Ok, I am not saying it correctly, using the correct terms and in the correct way (sorry).. it is the partial pressure that is the issue, and this gets really complex an I don't have a clue as to how to explain it. We obviously don't breath the 21% on the surface...we only absorb some of it and it gets transported into cells.

But here is where it gets really difficult..we only normally use a small amount of that O2, but O2 Tox is from having too high of partial pressure...on one hand it is not really more o2, but the effect is as if there was. And how all of the transport chemistry works with changing pressure is seriously complex.

So me bad, but everyone else seems to be avoiding it.

Trying to be correct here.. if you would pass out with say 8% serium O2, then at 99 ft, you would pass out at 2%.. which means you can make more CO2 than you can at the surface. On the other hand, the toxicity is also a partial pressure issue, so if 10% causes you to pass out, then at that same depth, you would effectively have 40% + that extra 6%, or a total of 64%.. which you would be dead at.

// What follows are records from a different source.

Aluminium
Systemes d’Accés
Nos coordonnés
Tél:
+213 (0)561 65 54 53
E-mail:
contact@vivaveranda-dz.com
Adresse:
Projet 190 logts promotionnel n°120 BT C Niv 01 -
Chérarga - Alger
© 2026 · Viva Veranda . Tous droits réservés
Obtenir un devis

Looking at it in reverse, if you pass out at 10%.. you would pass out at 2.5% at 99 ft.

But none of that is true either.. as the response on both sides is not perfectly linear, and gas to fluid effect changes with pressure, and soluble gasses act different in the complex organic chemistry (and yes I was trained as an organic chemist, but worked as an engineer, so am not up to speed)

So all I can, for sure say, is that at depth, one has more available O2 to make CO2 and CO2 has a much stronger effect at depth...how much..I cannot find a hard answer to that.

While I cannot get the research the Navy did, I do know they actually tested the effect in a chamber at different depths, and the effect follows what was expected.

---------- Post added May 12th, 2015 at 09:12 PM ----------

My math puts that ~ 9 fpm.

You would be correct..but there was a lot of surge, so when you look at the jagged profile it was the up motion that had to be slower. At no point did I actually know what I was supped to do.. and at the very start (the up and down motion was stronger deeper (thankfully)), I had a small section where it exceeded 30 ft per minute, but the swell decrease as I went up, so it was only around 4 to 5 ft at around 46 ft, after that no issue. I tried to use my BP/W to hold me down, and so was putting air in and dumping it, so DAN used the low reading and every jump assumed it was from that, to get the 25 ft number...it also assumed that all the air I inhaled was actually pushed into my lungs.. guess that could be true.. don't know.